13 thoughts on “Mixpanel vs. Google Analytics – What are the differences?

  1. Interesting. The GA Terms of Service – Privacy states you can't report user details such as emails. That is: "will not assist or permit any third party to, pass information to Google that Google could use or recognize as personally identifiable information". Yet, in MixPanel you can?

  2. This video is misleading – not intentionally I guess – in that it misses the fact that GA allows to track/send events and collect them. Then you can even have reports on the flow through pages mixed with events, analyse drop offs at pages and/or events, basically doing all that Mixpanel allows to do. The only thing is – as was referred to by @zinc1oxide, GA data has to be fully anonymous. But even that you can circumvent and set it up with a UserID anonymised and bang! It maps to your internal info of a user. After saying that, the only difference I see between GA and Mixpanel is the interface differences and the ways you accomplish stuff. Also the events in GA are limited to 500bytes of info in text fields (category, action, label) meaning you cannot send any payload length you want.

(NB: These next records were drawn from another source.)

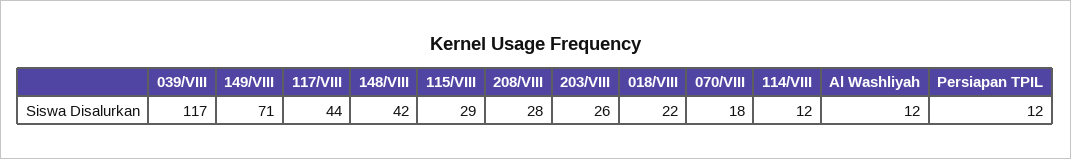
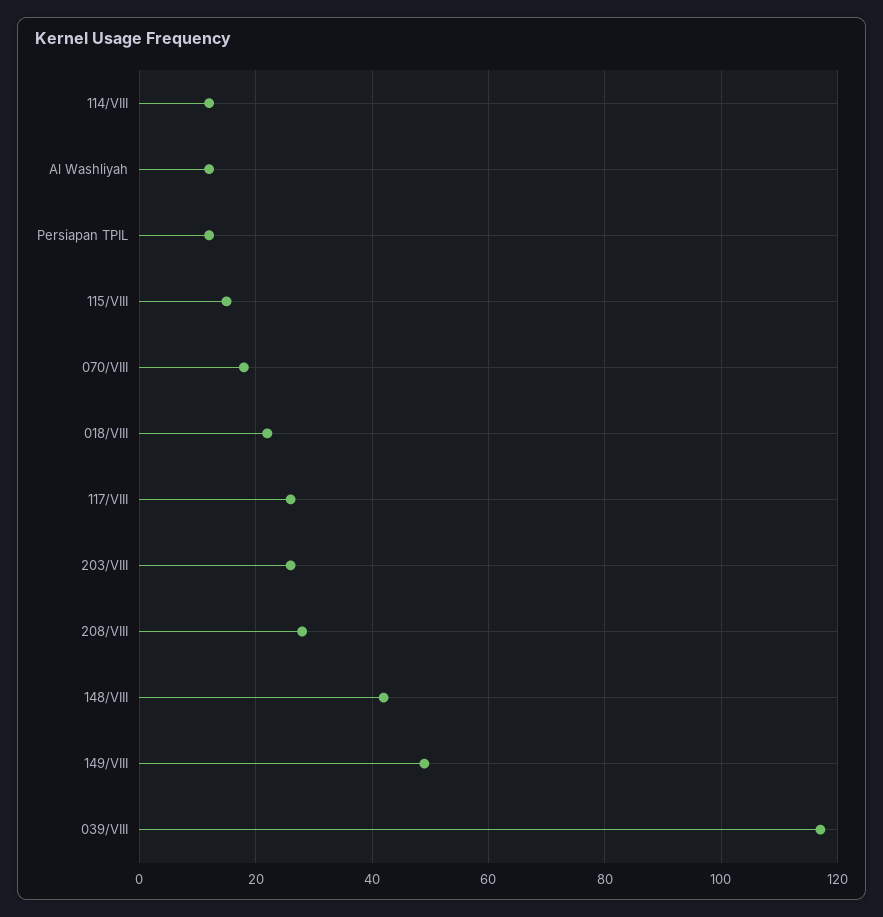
149/VIII: 71 -> 50
117/VIII: 44 -> 25
115/VIII: 29 -> 15

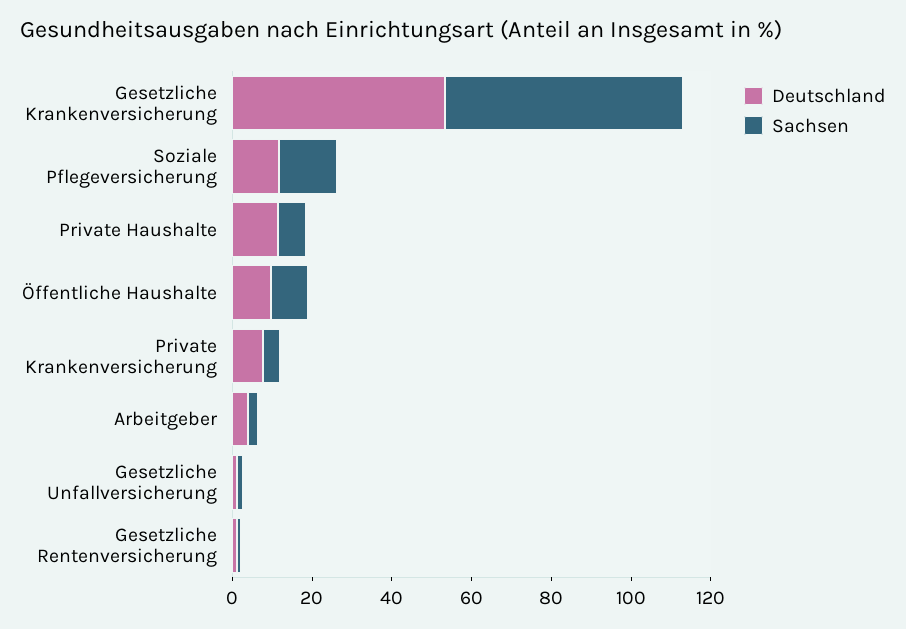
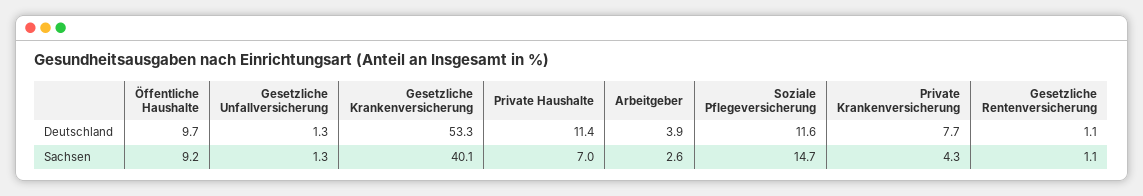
Sachsen, Gesetzliche Krankenversicherung: 60 -> 40.1

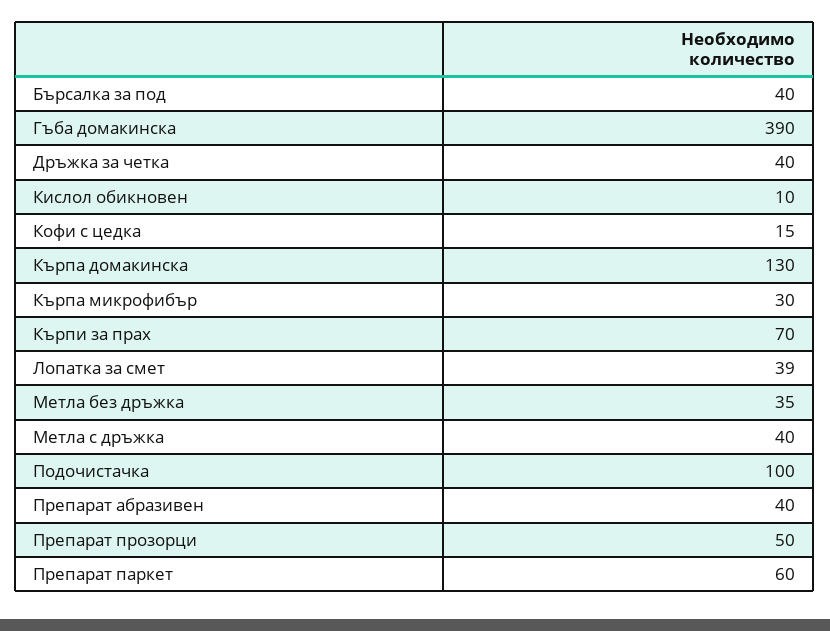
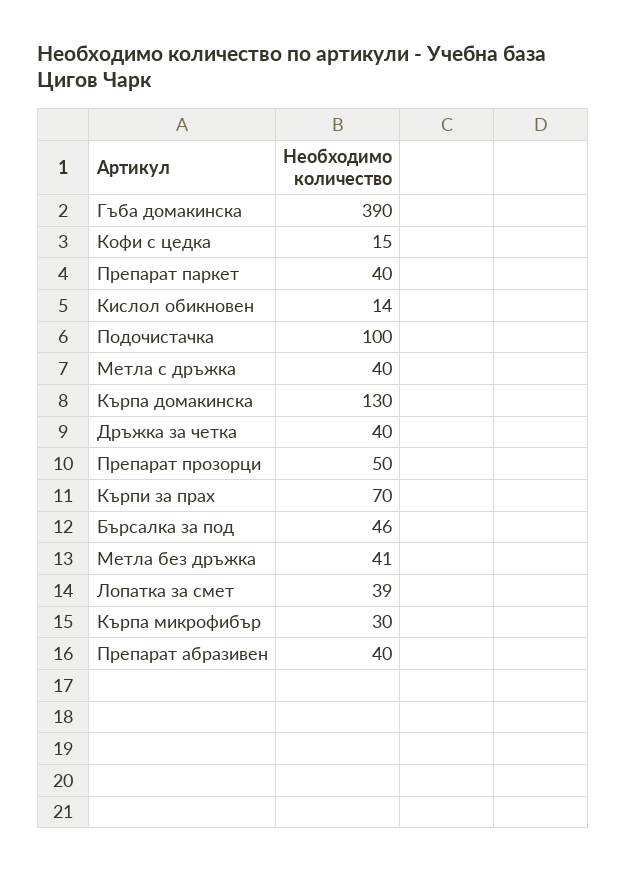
Бърсалка за под: 40 -> 46
Кислол обикновен: 10 -> 14
Метла без дръжка: 35 -> 41
Препарат паркет: 60 -> 40

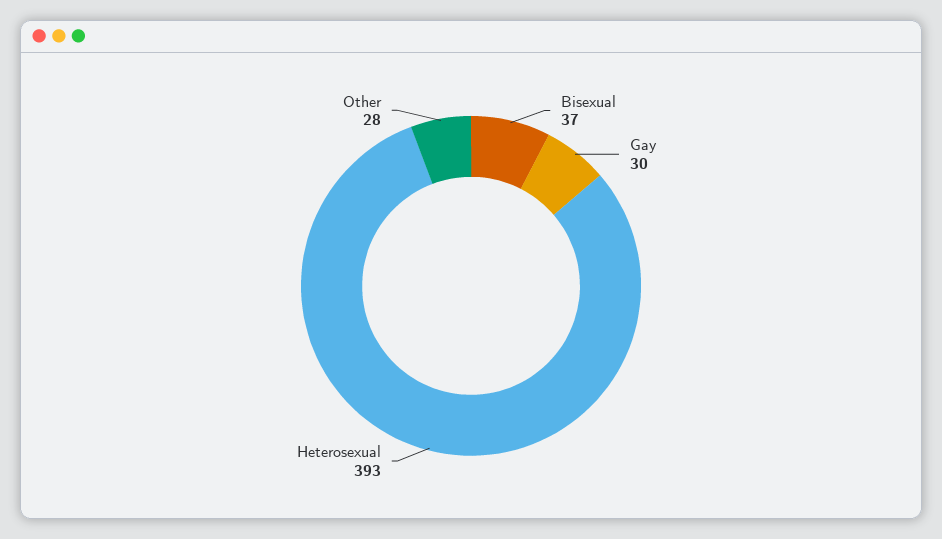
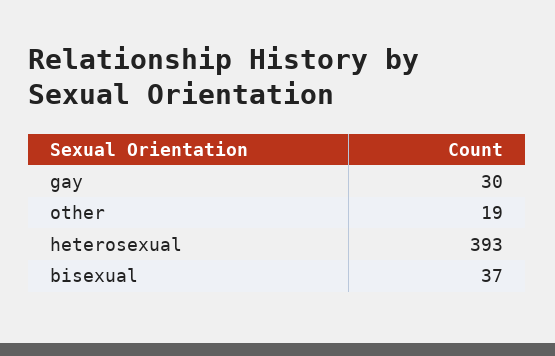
Other: 28 -> 19

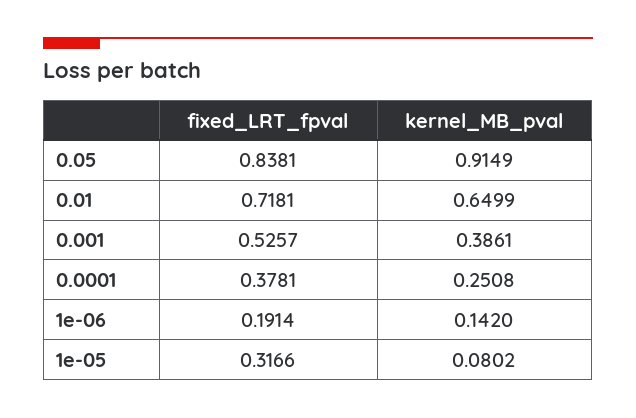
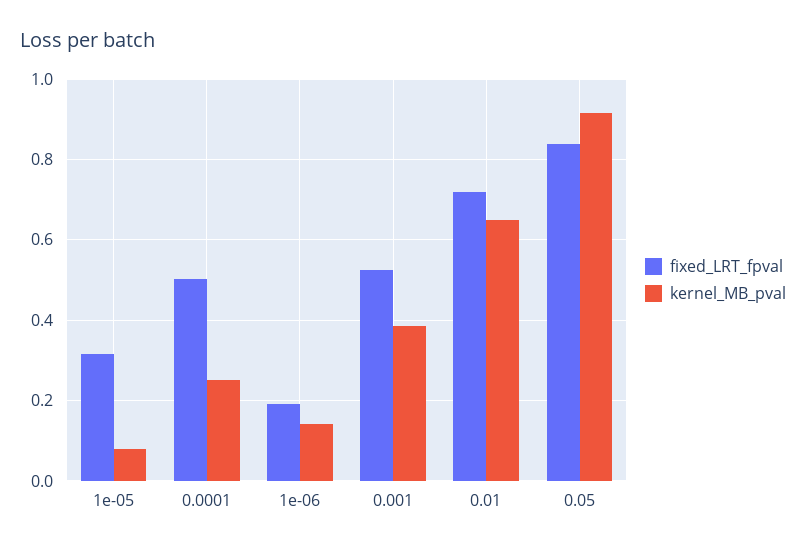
fixed_LRT_fpval, 0.0001: 0.3781 -> 0.5

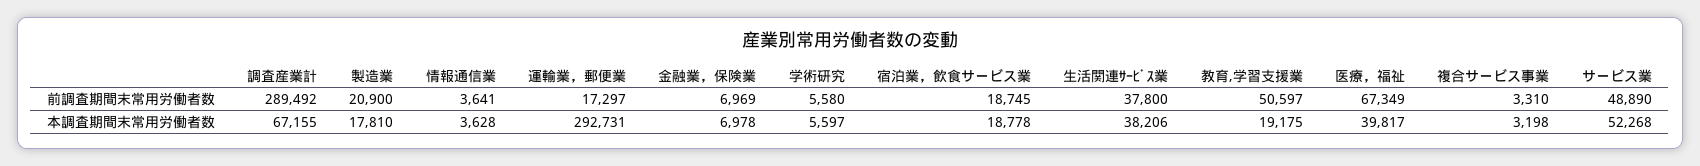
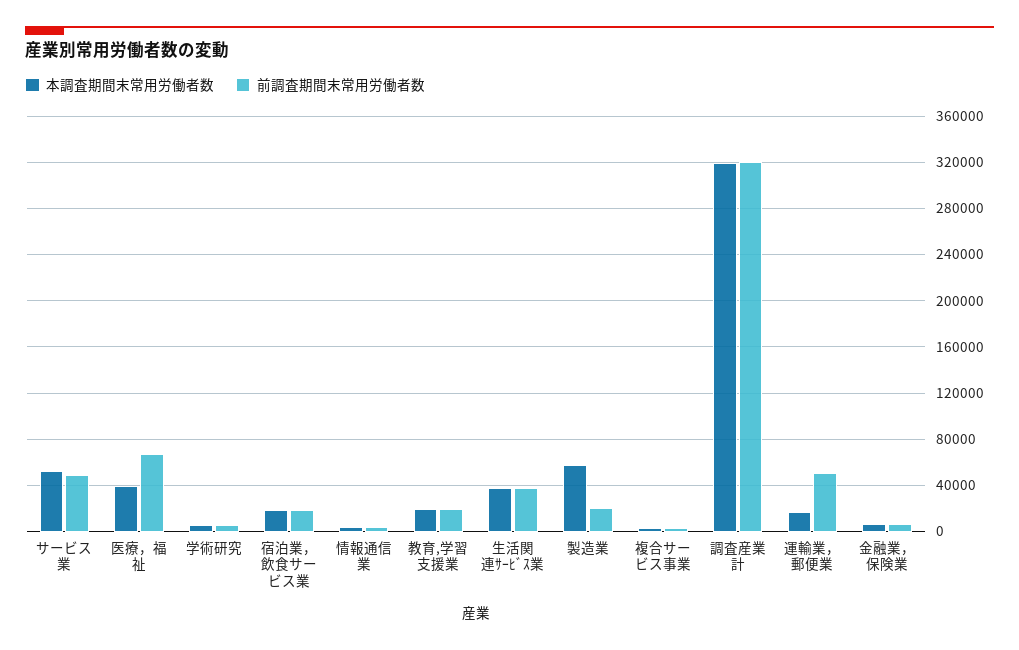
前調査期間末常用労働者数, 調査産業計: 289492 -> 320000
前調査期間末常用労働者数, 運輸業，郵便業: 17297 -> 50000
前調査期間末常用労働者数, 教育,学習支援業: 50597 -> 20000
本調査期間末常用労働者数, 調査産業計: 67155 -> 320000
本調査期間末常用労働者数, 製造業: 17810 -> 60000
本調査期間末常用労働者数, 運輸業，郵便業: 292731 -> 20000

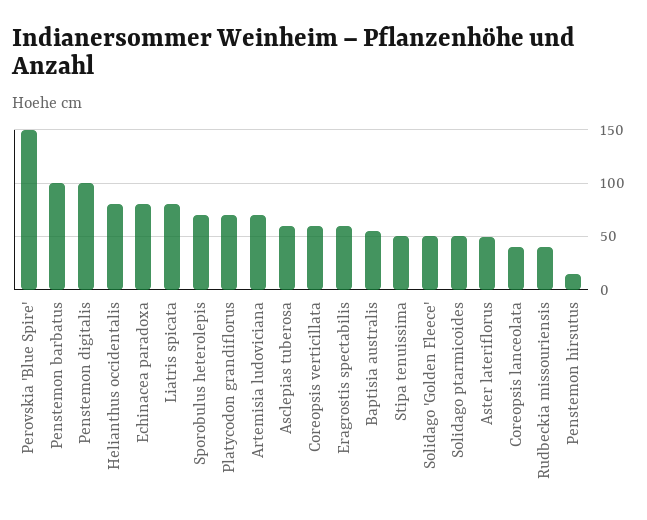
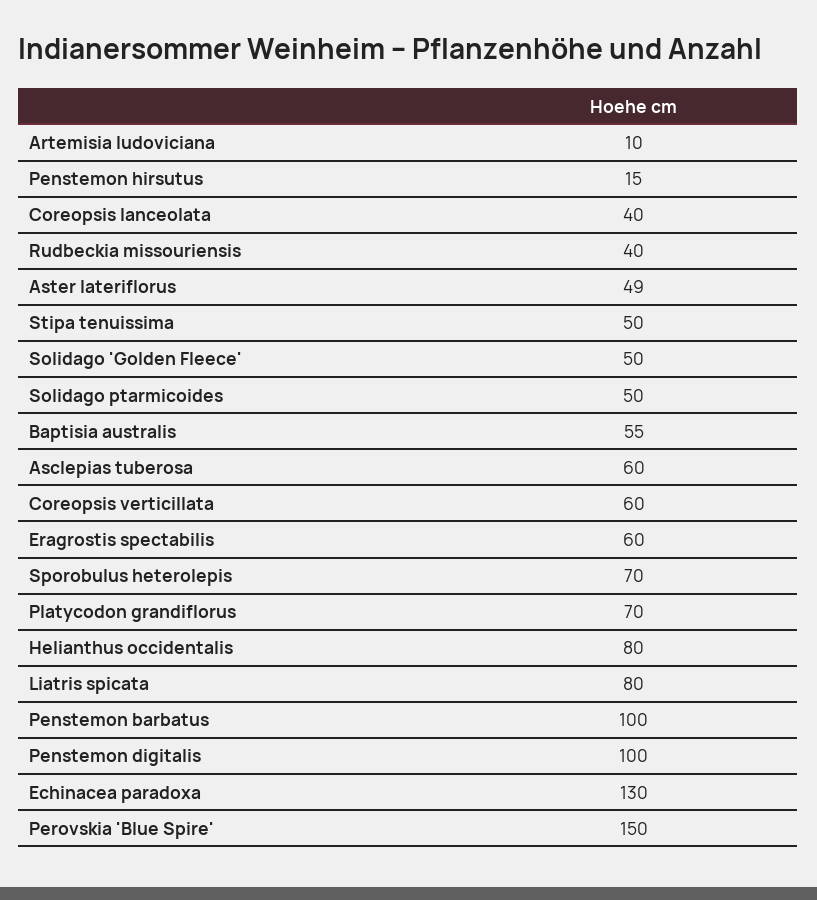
Echinacea paradoxa: 80 -> 130
Artemisia ludoviciana: 70 -> 10

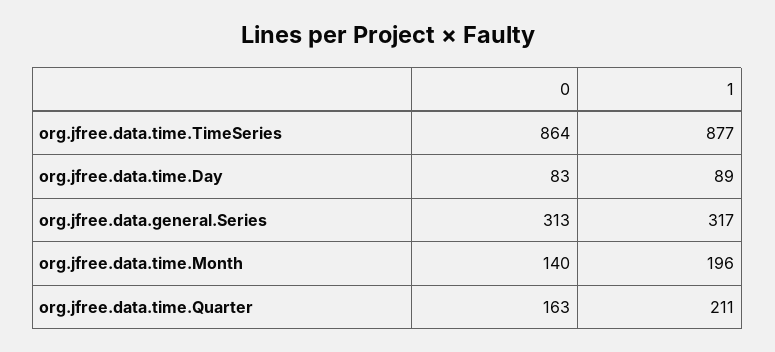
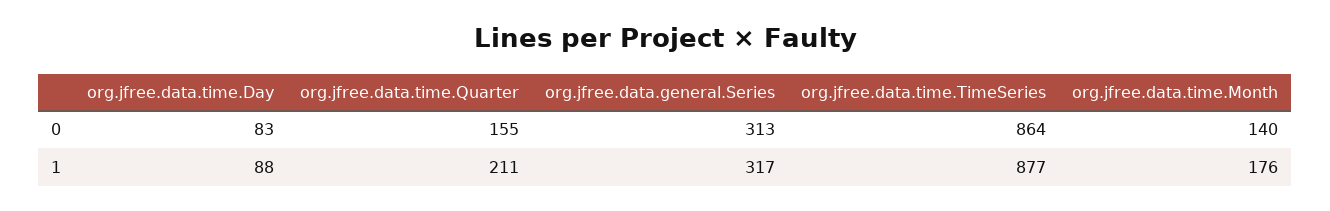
1, org.jfree.data.time.Day: 89 -> 88
1, org.jfree.data.time.Month: 196 -> 176
0, org.jfree.data.time.Quarter: 163 -> 155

  3. Hello Ruben, my company want a tool that can help build an automation system for sales team (our sales team is using Zendesk as I know, but the tool don't support tracking specific actions for each customer like Mixpanel). What tool would you recommend for my company (GA, Mixpanel or other tools that you know of)?

  4. Hello Julian and Ruben, many, many thanks for your video and your channel, very useful information. If you combine google Analytics + google tags manager we can cover all the mixpanel features, can’t we? I mean with google Analytics + google tags manager is there anything else that I should take into account in Mixpanel? We have a very small budget that’s why I am asking 

  5. If I'm running a test, how does mixpannel sync into my website and edit its code for each A and B cohort? How deep can I go in changing features?